- Title: CUBA: Thousands of Cubans take to streets in anti-U.S. demonstration
- Date: 25th January 2006
- Summary: (LATIN)HAVANA, CUBA (JANUARY 24, 2006)(REUTERS) WIDE VIEW OF ELECTRONIC SIGNS IN FRONT OF THE U.S. MISSION IN HAVANA (SINA) (2 SHOTS)
- Embargoed: 9th February 2006 12:00
- Location: Cuba
- Country: Cuba
- Topics: International Relations
- Reuters ID: LVADPBDLS8Q5DQ25J3ACRZF3YXZR
- Story Text: Cuban President Fidel Castro sent hundreds of thousands of Cuban marchers past the U.S. mission in Havana on Tuesday (January 24, 2006) to protest a five-foot-high (1.5- meter) ticker that streams news and human rights messages across its windows.
Castro vowed to the Bush administration that the people of Cuba would respond to the insult with all their moral force.
"The government of President Bush knows very well that no government in the world can accept such a perverse insult to its dignity and sovereignty. The conduct and the actions of the empire may be absolutely peaceful, but we will hit back at the insult with all the force of morality, and we will be ready to respond with all the weapons and to spill up to the last drop of blood to reject any warlike aggression from the mutinous and brutal empire that is threatening us," he said.
As he climbed the podium to send off the march, the U.S. ticker flashed "Conservatives win elections in Canada" and other headlines in bright red letters behind him and in full view of the marchers.
The headlines were followed by quotes from Abraham Lincoln, Mahatma Gandhi and Lech Walesa, founder of the Solidarity movement that toppled Poland's communist government and led to the collapse of Soviet influence in Eastern Europe.
The communist leader, who turns 80 in August, was dressed in his trademark military fatigues, but did not join the march past the U.S. mission on Havana's Malecon seafront, as he has in previous protests.
The two governments, bitter enemies since Castro came to power in a 1959 revolution, do not have formal diplomatic relations and are represented by interests offices opened in each other's capital during the Carter administration. Washington has enforced sanctions against Communist-run Cuba since 1962.
For Cubans marching in protest on Tuesday, the march was also denouncing Bush's government for harbouring anti-Castro extremists in the United States and wanting to free Luis Posada Carriles, a Cuban-born former CIA operative who has been held by the United States since May for illegally entering the country.
Isabelina Vera said she was doing it for her country and her leader.
"For the revolution. For my Cuba. For Fidel. Because I am Cuban and I carry it within me. Bush, fascist, condemn the terrorist!" she shouted.

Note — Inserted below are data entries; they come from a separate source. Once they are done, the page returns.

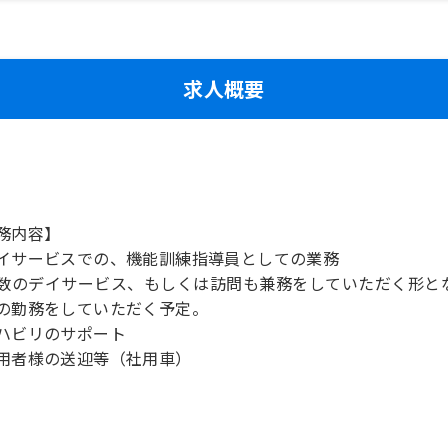
求人概要
務内容】
イサービスでの、機能訓練指導員としての業務
数のデイサービス、もしくは訪問も兼務をしていただく形と
の勤務をしていただく予定。
ハビリのサポート
用者様の送迎等（社用車）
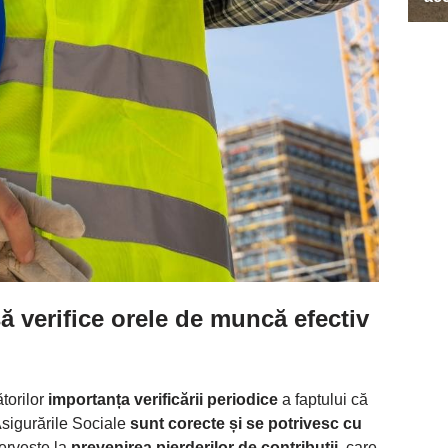
să verifice orele de muncă efectiv
torilor
importanța verificării periodice
a faptului că
Asigurările Sociale
sunt corecte și se potrivesc cu
servește la
prevenirea pierderilor de contribuții,
care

Posada is wanted by Cuba and Venezuela for the blowing up of a Cuban commercial airliner off Barbados in 1976 that killed all 73 people aboard. Cuba also blames him for a wave of blasts in Havana hotels and night spots in 1997. U.S. authorities have rejected a Venezuelan extradition request for Posada, who escaped from a Caracas jail in 1985 and may release him on bail on Tuesday (January 24).